Know-how protection and former employees

With judgment no. 16975 of 02/11/2020, the Court of Cassation clarified the boundaries of the protection granted to particular categories of business information.

The Case

The case examined by the Court concerned four former employees of a company active in the design and marketing of mechanical equipment which, after resigning, had produced a technologically sophisticated product and then sold it to a competing company.

The former employer complained about the embezzlement of know-how, claiming that the product in question was made using the knowledge acquired in his company during the development of a very similar product, made precisely with the collaboration of the defendants.

In this judgment, the Court confirmed the convictions against the defendant, focusing on the content of the protection accorded to know-how in the light of the current legal framework.


Information can, in fact, constitute a significant part of the company’s assets, especially when it represents an asset of strategic knowledge that allows the entrepreneur to remain on the market and maintain a commercial advantage over competitors.

In particular, the term know-how identifies that cognitive and organizational heritage necessary for the construction, operation, maintenance of an industrial apparatus“.

The Court accepts this definition, also specifying that this expression includes “the entire wealth of knowledge of a company, the result of experience and research accumulated over the years, and capable of providing the company with a competitive advantage, and therefore an expectation of greater economic profit“. Know-how is therefore recognized with a specific economic value, equal to the amount of the investments required for its acquisition and the competitive advantage it generates for the entrepreneur.
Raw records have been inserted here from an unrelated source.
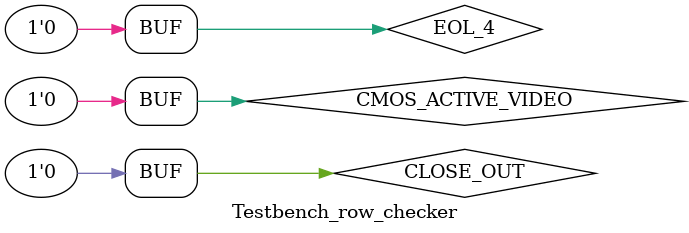
<source format=v>
`timescale 1ns / 1ps


module Testbench_row_checker();
    reg         EOL_4;
    reg         CMOS_ACTIVE_VIDEO;
    reg         CLOSE_OUT;
    
    wire        ROW_VALID;

 row_checker row_checker(
        .EOL(EOL_4),
        .clk(CMOS_ACTIVE_VIDEO),
        .valid(ROW_VALID),
        .result(CLOSE_OUT)
    );
    
    initial
    begin
        EOL_4 = 0;
        CMOS_ACTIVE_VIDEO = 0;
        CLOSE_OUT = 0;
    end
    
endmodule

</source>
Since the same permanence of the company on the market may depend on this information, the system recognizes specific protection for know-how, which is declined differently depending on the type of information that is assumed to be abusively acquired and the consequent damage that may result.

First of all, Article 2105 of the Civil Code obliges the worker not to disclose information related to the organization and production methods of the company, or to use them in such a way as to be detrimental to it. This is an obligation generally laid down by the worker, which bonds him to behave loyally and faithfully towards his employer, refraining from any act that might harm him, even if only potentially.

Article 98 of the Industrial Property Code protects a specific category of information, i.e. “trade secrets“.

This rule applies to company information and technical and industrial experiences, including commercial ones, which are not known to other operators in the sector and which has an economic value precisely because they are kept secret through the application of appropriate security measures. If all these requirements are met, the information is considered “secret” and the holder has the right to prohibit its misuse, acquisition or disclosure to third parties.

In addition to the protection offered by civil law, know-how is also protected by criminal law. In particular, Article 623 of the Criminal Code punishes with imprisonment for up to two years the disclosure or use of “trade secrets” acquired abusively.

Despite the terminological identity, the notion of “trade secrets” accepted by the Criminal Code is broader than that described by art. 98 of the Industrial Property Code.

In fact, in the judgment under examination, the Court made it clear that the “secret” referred to in Art. 623 C.C. “includes that set of confidential knowledge and particular modus operandi able to guarantee the minimizing of design and realization errors and therefore the compression of production times“.

Criminal protection therefore extends to the entire cognitive and organizational heritage necessary for the construction, operation and maintenance of an industrial apparatus, including all information on industrial productions and commercial programs for which a legally appreciable interest in maintaining secrecy can be identified.

As a consequence the field of application of the criminal law is wider than the one outlined by the Industrial Property Code because it punishes even conducts relating to information that cannot be considered “secret”, pursuant to the aforementioned art. 98. It follows that the disclosure of a piece of information could supplement the offence provided for in Article 623 c.p. even if that information is not protected by the Industrial Property Code.


On the basis of these considerations, the Court considered correct the reasoning expressed by the Court of Appeal of Milan, recognizing the defendants guilty of the crime referred to in Art. 623 C.P.

In fact, the former collaborators had been able to create a technologically sophisticated and highly competitive product in just three months thanks to the know-how acquired while employed by the previous company.